Lawyers to Prez: Knock It Off!

An American Bar Association task force has chided President Bush for thumbing his nose at the Constitution.

The ABA group, which includes a one-time FBI director and former federal appeals court judge, said the president has overstepped his authority in attaching so-called signing statements to hundreds of new laws stating that the president reserves the right to revise, interpret or disregard measures on national security and constitutional grounds.

Said ABA President Michael Greco:

This report raises serious concerns crucial to the survival of our democracy. If left unchecked, the president's practice does grave harm to the separation of powers doctrine, and the system of checks and balances that have sustained our democracy for more than two centuries.

More here. For the ABA task force report, go here. For the transcript of a floor speech by Sen. Arlen Specter proposing legislation under which Congress would force the issue into the Supreme Court, go here.

Philadelphia Inquirer political analyst Dick Polman notes at his American Debate that Bush did not invent the idea of the signing statement:

Young conservative legal eagles in the Reagan administration were among the first to recognize its possibilities.
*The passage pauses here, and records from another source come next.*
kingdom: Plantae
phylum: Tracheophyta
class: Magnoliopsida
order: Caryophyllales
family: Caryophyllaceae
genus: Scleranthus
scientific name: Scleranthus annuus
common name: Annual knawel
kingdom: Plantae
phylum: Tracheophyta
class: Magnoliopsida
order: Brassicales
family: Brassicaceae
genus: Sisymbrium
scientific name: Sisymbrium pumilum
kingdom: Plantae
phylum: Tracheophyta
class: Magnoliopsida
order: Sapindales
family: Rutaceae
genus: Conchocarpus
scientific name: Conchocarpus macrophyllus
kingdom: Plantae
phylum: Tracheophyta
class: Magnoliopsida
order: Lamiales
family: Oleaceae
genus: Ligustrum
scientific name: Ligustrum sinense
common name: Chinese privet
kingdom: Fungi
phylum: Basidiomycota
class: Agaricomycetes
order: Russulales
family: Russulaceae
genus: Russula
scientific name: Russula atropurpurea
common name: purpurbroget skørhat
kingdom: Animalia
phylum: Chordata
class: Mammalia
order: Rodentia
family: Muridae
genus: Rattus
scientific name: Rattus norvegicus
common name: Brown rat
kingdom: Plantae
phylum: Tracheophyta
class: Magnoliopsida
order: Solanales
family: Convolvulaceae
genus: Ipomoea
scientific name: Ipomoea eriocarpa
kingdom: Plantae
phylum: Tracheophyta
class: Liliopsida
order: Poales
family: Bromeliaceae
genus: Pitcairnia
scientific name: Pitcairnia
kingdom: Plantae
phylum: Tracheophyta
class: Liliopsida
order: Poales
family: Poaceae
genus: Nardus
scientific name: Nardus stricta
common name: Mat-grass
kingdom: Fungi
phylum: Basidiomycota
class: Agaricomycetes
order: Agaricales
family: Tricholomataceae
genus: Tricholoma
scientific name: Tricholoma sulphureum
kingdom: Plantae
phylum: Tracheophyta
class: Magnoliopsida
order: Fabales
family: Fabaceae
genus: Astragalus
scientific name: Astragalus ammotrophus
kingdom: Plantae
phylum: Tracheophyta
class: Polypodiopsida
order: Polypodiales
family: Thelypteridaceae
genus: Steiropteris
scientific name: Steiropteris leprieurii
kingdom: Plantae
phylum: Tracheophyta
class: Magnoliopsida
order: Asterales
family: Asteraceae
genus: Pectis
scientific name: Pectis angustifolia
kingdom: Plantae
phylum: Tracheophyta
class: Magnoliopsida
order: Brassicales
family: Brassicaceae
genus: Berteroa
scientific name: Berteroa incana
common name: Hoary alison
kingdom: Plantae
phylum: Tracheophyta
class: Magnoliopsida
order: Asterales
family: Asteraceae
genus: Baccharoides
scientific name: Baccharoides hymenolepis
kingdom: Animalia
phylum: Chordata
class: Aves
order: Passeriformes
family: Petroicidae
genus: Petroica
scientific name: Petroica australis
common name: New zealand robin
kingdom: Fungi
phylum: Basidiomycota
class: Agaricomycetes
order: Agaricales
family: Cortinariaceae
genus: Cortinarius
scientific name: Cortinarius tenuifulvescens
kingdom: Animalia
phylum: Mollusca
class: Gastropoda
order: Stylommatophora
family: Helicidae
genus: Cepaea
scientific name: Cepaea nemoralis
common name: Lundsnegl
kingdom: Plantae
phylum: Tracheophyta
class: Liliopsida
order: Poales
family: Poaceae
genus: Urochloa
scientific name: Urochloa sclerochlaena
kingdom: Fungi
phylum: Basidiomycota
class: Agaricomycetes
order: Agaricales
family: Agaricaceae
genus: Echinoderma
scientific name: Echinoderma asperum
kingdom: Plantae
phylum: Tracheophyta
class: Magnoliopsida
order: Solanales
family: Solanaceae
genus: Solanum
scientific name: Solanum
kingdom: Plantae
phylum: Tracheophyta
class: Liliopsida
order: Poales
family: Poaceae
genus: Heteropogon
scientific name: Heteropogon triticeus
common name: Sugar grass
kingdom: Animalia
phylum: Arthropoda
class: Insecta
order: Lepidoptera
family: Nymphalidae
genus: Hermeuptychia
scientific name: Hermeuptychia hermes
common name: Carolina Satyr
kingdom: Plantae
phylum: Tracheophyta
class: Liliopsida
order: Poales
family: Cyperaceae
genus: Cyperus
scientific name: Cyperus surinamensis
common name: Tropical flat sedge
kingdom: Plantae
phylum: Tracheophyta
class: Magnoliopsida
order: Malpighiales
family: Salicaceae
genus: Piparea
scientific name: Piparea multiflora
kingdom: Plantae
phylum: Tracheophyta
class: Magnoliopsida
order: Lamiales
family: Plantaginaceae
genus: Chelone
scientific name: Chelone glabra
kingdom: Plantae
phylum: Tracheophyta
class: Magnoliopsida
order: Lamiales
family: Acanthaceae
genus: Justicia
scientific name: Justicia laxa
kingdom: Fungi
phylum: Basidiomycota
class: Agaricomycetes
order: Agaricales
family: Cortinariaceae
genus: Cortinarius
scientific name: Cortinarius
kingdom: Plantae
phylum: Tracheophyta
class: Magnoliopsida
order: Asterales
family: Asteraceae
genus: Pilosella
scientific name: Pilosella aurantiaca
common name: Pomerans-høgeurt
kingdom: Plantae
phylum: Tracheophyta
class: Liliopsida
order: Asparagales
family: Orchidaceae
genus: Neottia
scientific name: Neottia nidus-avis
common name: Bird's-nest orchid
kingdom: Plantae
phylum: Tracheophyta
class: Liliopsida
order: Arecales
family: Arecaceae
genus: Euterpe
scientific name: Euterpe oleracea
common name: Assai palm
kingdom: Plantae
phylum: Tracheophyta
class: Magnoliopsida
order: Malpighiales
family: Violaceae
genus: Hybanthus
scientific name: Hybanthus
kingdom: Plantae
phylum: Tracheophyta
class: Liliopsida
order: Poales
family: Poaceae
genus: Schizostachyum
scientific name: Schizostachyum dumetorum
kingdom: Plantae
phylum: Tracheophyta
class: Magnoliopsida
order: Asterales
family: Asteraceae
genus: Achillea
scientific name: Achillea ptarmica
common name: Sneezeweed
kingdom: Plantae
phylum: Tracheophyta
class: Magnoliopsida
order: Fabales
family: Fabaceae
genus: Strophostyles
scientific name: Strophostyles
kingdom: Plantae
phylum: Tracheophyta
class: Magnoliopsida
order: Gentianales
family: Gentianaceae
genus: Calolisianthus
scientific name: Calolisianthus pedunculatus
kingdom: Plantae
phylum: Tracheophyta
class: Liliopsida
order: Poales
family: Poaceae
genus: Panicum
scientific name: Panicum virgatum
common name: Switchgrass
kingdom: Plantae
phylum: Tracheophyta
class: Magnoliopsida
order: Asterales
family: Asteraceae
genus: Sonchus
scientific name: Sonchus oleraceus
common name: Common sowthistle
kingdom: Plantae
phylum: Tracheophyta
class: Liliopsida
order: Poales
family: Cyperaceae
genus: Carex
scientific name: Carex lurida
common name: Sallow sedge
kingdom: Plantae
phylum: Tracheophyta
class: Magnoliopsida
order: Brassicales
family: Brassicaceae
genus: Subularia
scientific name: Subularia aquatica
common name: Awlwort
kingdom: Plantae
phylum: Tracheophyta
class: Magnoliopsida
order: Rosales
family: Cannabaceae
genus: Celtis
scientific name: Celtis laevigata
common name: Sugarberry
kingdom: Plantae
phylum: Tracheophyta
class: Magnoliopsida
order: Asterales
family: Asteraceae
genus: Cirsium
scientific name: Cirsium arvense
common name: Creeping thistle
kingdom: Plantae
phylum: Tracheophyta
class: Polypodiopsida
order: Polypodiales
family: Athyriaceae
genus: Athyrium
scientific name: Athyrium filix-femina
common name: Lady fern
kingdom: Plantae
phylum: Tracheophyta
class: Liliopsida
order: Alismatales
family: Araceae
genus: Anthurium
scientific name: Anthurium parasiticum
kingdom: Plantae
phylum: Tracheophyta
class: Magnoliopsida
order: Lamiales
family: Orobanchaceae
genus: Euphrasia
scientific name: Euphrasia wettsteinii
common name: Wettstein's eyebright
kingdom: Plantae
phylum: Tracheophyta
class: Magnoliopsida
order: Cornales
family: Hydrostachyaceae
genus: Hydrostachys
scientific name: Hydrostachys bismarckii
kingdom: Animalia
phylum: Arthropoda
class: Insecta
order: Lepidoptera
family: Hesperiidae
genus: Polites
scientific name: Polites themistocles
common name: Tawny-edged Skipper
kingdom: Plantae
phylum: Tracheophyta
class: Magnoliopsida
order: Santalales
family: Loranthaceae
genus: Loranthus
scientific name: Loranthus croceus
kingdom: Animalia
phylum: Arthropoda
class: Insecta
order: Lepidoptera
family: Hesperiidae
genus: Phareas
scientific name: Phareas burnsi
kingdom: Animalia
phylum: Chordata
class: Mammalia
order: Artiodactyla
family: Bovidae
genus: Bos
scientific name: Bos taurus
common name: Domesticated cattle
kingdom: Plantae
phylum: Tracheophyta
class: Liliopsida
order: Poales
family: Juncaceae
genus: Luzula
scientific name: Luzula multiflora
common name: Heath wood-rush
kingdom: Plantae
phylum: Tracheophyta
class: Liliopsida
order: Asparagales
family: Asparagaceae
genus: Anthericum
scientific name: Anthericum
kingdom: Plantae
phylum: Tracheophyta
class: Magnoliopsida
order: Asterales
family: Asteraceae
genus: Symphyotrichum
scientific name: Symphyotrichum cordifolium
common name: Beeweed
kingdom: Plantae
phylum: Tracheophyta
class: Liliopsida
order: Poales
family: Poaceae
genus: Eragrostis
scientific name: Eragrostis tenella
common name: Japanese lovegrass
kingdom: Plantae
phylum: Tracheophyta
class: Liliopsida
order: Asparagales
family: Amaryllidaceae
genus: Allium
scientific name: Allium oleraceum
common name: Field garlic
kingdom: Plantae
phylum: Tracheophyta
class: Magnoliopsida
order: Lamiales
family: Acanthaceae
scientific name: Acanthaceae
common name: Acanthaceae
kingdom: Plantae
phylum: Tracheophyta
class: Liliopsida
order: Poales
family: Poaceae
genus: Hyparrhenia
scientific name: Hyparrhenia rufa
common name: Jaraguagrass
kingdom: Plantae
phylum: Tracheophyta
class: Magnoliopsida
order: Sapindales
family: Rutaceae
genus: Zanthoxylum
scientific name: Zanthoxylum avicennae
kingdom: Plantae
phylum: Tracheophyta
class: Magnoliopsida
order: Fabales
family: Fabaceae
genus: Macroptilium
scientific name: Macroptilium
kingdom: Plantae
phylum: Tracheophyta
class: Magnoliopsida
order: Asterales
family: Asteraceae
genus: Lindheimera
As one wrote in a 1986 memo, this use of the signing statement would “increase the power of the executive to shape the law.” Today, the author of that memo, Samuel Alito, sits on the U.S. Supreme Court. His presence could prove significant in the years ahead, as legal challenges to Bush's concept of executive power wend their way to the top.
Meanwhile, over at SCOTUSBlog Lyle Denniston analyzes the concept being advanced by the ABA task force and Specter that the signing statement mess needs judicial scrutiny.

Denniston concludes that:
Among the things that might have to be worked out . . . would be whether the Constitution would allow the courts -- even with congressional authorization -- to judge a presidential intention, whether the Constitution would ever allow the courts to command the president to exercise a veto, how to figure out what a president actually contemplated doing that needed to be prevented, when such a presidential plan would be thought to ripen into something that could be challenged (or whether the signing statement itself would be treated as a final action), and how to judge the supposed gap between presidential intepretation and "clear congressional intent." The task force report makes no effort to provide answers to such questions, contributing to an impression that the report was hastily prepared to get it done in advance of the ABA House of Delegates meeting.